The cousins found work from local taverns to Independence Mine to the upstart Experimental Farm, doing whatever it took to establish roots.
Tracing the Little Su River out of town, Schrock Road soon received another crew of Carneys, as his parents and younger siblings came North to homestead as well.
Doug elaborates, “They kinda harbored an area for Mother and Dad, and as we arrived, that was the first I recall hearing the term, ‘the river rats.’ Doug describes his own coming of age and the raw vitality of tending to their family’s land, echoing a passage from John Steinbeck’s work.
Brother Domonic Carney has recently published a book titled “We’re Going to Alaska”. The author’s website teases the story as ‘two years of preparation and 38 days of travel required to move a family of 7 children, two screech owls, three dogs, two uncles, and two cousins from Northeastern Ohio to Wasilla, Alaska in the Matanuska Valley. The trip was made in two vehicles, a 1949 Lincoln sedan, and a 1947 Ford 1 1/2 Ton truck pulling a four wheeled homemade "camper". Ages of the children ranged from 2 to 15.” Domonic Carney has another biographical book about his experience as a rural Alaskan attending Dartmouth College.
Pat relays his pride in brother Doug’s education and subsequent teaching career, as their childhood experience hadn’t prompted much thought in that direction. “I tried to put into their (younger siblings) minds this notion of education, as our family… didn’t have those ideas — We were hillbillies,” Doug clarified gleefully.
The Carney brothers are equal parts poetic and pragmatic in their descriptions of their families’ trials. Their childhoods colored by the Great Depression, they still speak with gravity of such lean days.
“Our father was a hobo. He had to leave Ohio for California while Mother was pregnant, he set off looking for work,” Doug said.
Pat mirrors Doug’s tenderness, offering, “I can still remember the impact of the day he returned.”
These are men who lean forward while dissecting politics, in a sort of strategic huddle. When it comes to family stories, both tend to recline, as if the memories are washing over them. Particular achievements bring a chuckle or beaming sigh. Says Doug of daughter Michelle Overstreet’s MyHouse MatSu project, which has become the premier force for local intervention with at-risk youth, “The lesson there is, don’t tell a Carney they can’t do something.” The independent non-profit is now in its sixth year, outlasting naysayers who decreed it unsustainable.

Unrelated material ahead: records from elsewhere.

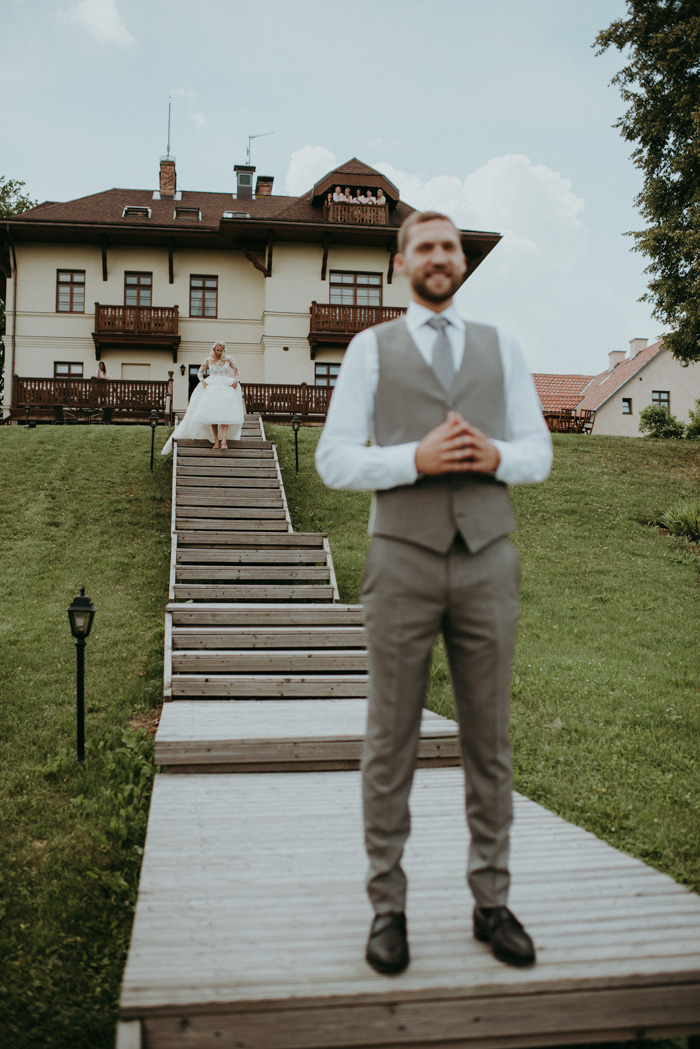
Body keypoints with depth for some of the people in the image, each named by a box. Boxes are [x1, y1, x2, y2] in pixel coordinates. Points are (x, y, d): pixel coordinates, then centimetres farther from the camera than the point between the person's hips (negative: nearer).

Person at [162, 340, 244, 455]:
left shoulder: (229, 359, 8)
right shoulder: (208, 360, 9)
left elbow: (236, 371, 17)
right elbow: (200, 372, 16)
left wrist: (236, 380, -1)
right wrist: (203, 381, -2)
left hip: (226, 388, -1)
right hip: (211, 388, 1)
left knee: (224, 413, -17)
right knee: (212, 414, -11)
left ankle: (224, 440, -26)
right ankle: (216, 440, -7)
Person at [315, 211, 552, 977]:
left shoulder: (500, 349, 13)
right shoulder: (370, 349, 6)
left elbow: (538, 454, 10)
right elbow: (335, 462, -2)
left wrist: (494, 456, -14)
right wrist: (417, 460, -19)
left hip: (487, 564, 2)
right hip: (403, 563, -2)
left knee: (489, 741, 7)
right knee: (391, 742, 2)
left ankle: (491, 904, 21)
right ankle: (387, 907, 16)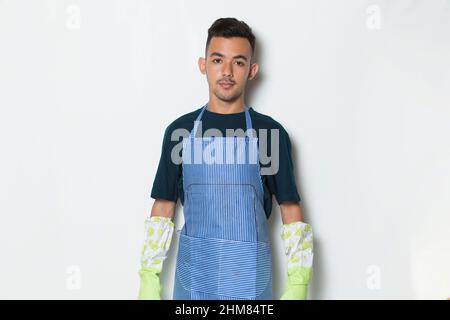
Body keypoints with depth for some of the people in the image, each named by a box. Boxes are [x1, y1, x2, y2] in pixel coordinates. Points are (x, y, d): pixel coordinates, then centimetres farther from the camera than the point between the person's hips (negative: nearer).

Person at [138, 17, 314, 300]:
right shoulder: (180, 130, 1)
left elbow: (291, 211, -1)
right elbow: (163, 208, 4)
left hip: (250, 279, -1)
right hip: (192, 277, 1)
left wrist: (298, 285, -4)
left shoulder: (271, 132, -3)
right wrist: (149, 279, 2)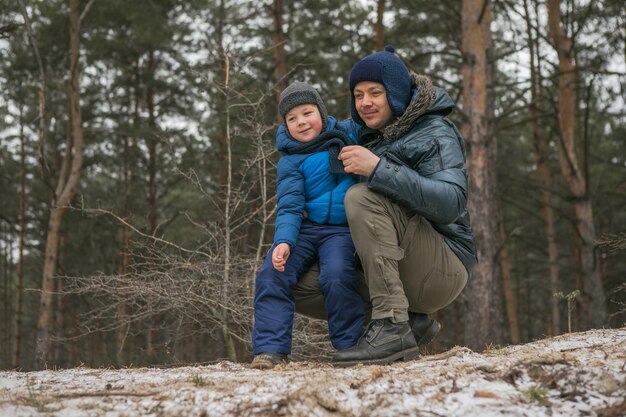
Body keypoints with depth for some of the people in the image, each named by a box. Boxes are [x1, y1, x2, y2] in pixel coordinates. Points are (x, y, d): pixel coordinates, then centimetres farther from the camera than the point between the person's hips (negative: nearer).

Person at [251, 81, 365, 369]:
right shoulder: (291, 160, 2)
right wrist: (283, 241, -22)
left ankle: (350, 345, -11)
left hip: (342, 229, -1)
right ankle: (272, 348, -14)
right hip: (306, 227, 1)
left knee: (337, 276, -29)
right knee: (271, 273, -21)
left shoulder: (350, 132, 8)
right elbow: (289, 207, -6)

Doug and his wife Florene have raised three children and retired from local teaching together. They now cultivate their shared love of botany with Snowfire Gardens, an outdoor events venue along Fairview Loop which is booked solid with weddings and other summertime celebrations. He summarizes Wasilla and its surrounding area as “a great place to grow up, excellent place to raise a family.”

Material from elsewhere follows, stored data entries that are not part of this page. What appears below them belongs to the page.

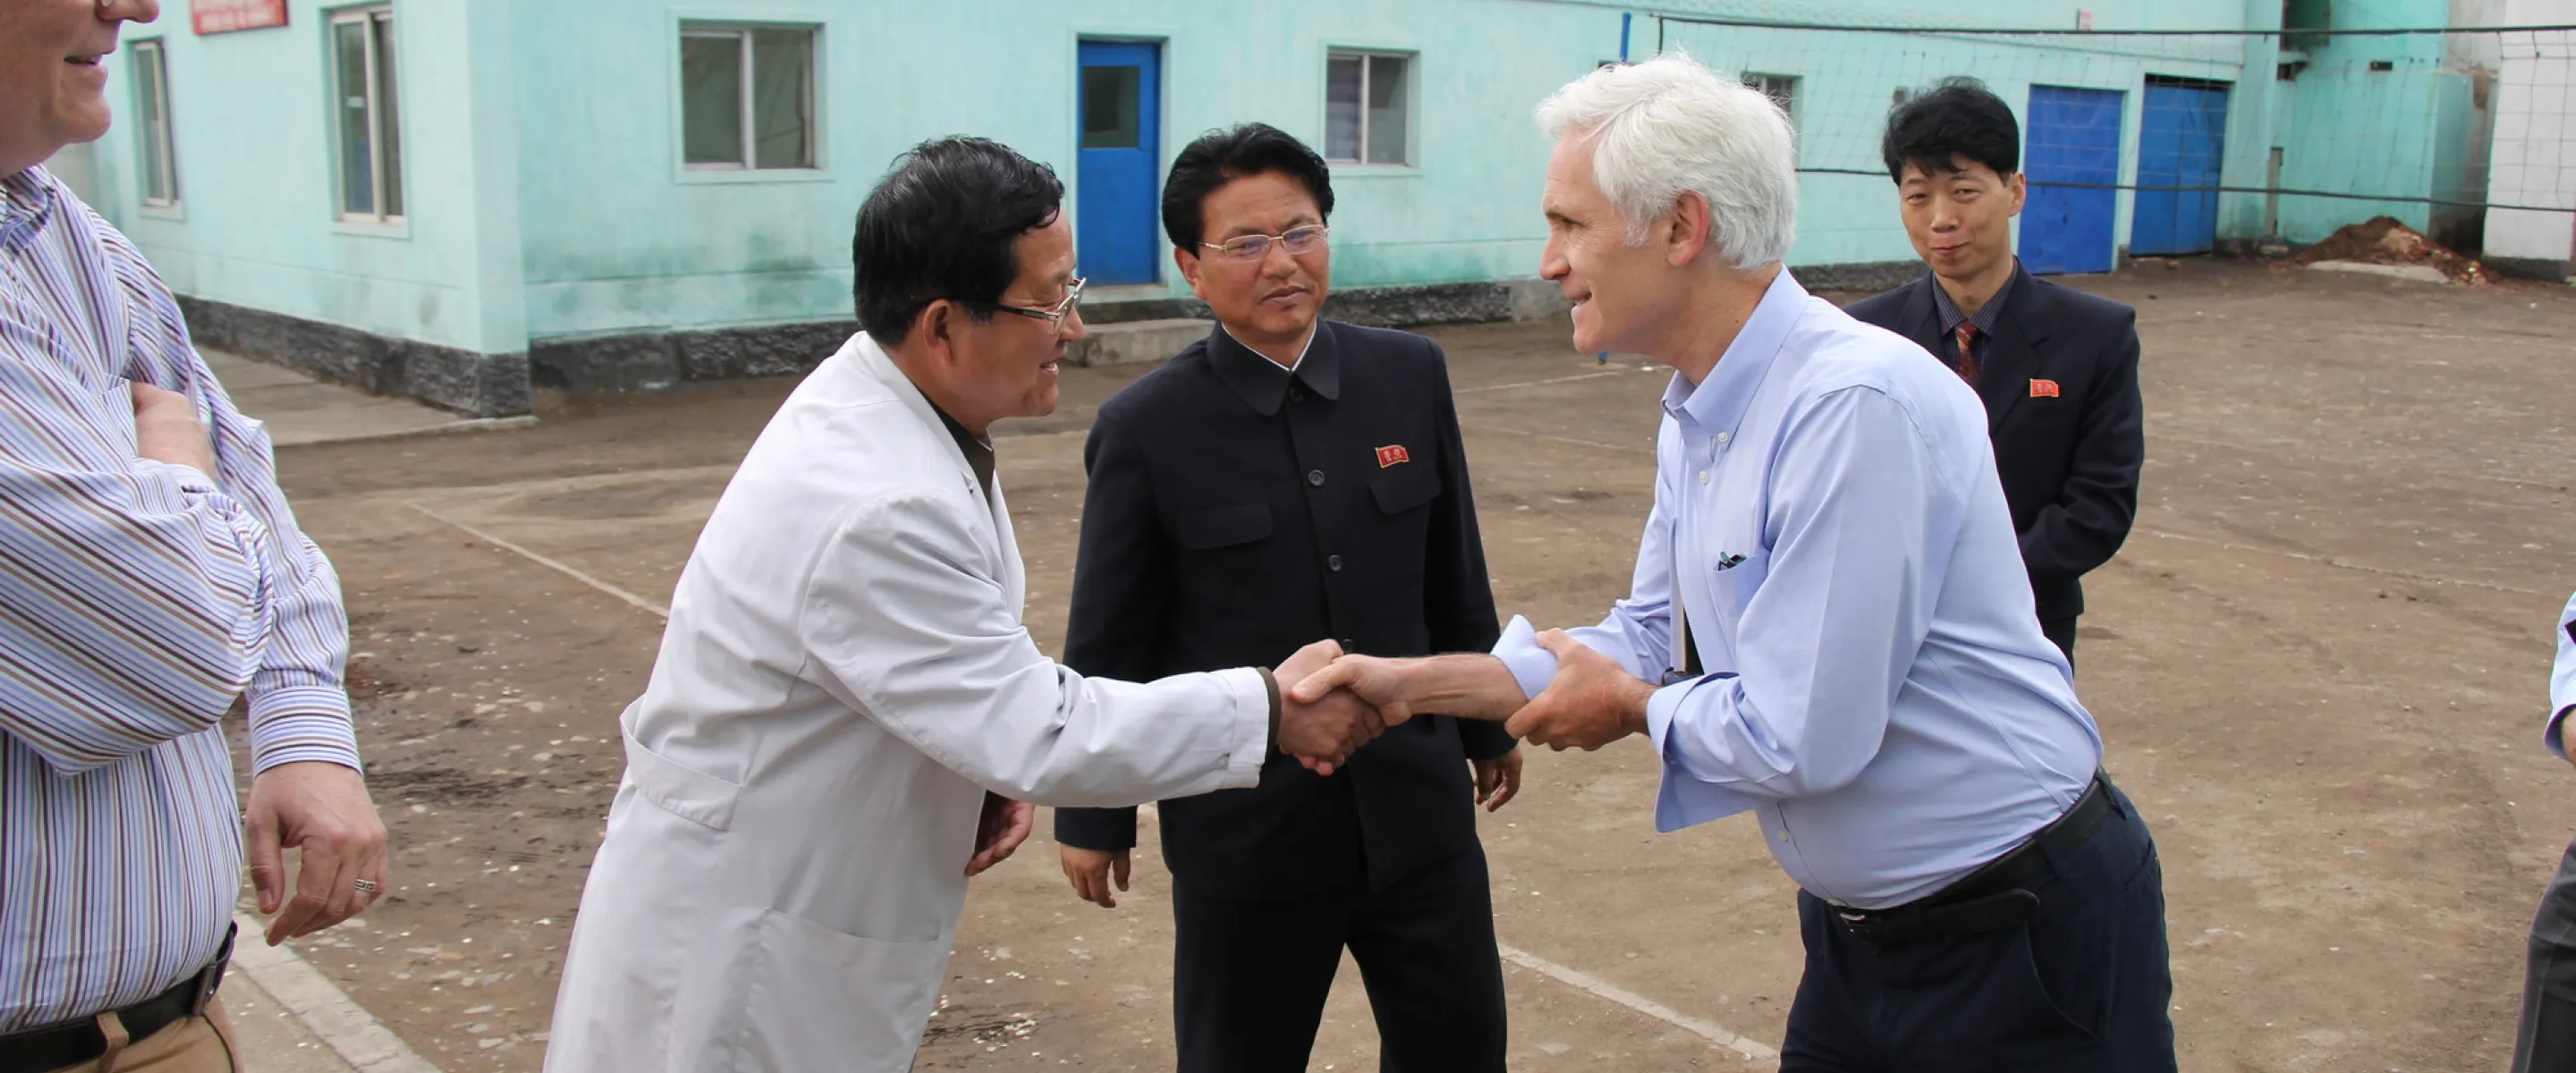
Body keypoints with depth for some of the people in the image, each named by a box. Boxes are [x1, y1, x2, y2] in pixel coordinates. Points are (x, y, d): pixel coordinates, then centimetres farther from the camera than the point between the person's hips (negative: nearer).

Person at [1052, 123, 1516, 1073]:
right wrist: (1092, 814, 3)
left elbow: (1456, 572, 9)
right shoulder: (1145, 428, -10)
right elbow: (1107, 639, -3)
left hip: (1418, 804, 3)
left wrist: (1488, 722, 17)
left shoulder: (1411, 374, -1)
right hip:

Pat checks the time, revealing a wristwatch held together by duct-tape before climbing into his powder blue BMW. Pat reports that he walks a minimum of a mile each day, crediting an acupuncturist with turning his attention to natural remedies for the common ailments which come with age.
As we part ways, he gestures up Lucile Street and describes the roads he has built and still maintains, allowing access to Bald Mountain recreation. The pristine setting he has enjoyed for nearly seventy years is now often overrun with ATV and shooting range traffic. He has considered erecting barricades or somehow blocking traffic.
Pat sets off for his daily mile with a most diplomatic analysis of modern Wasilla where it visits his backyard: “I didn’t come here to put up signs.”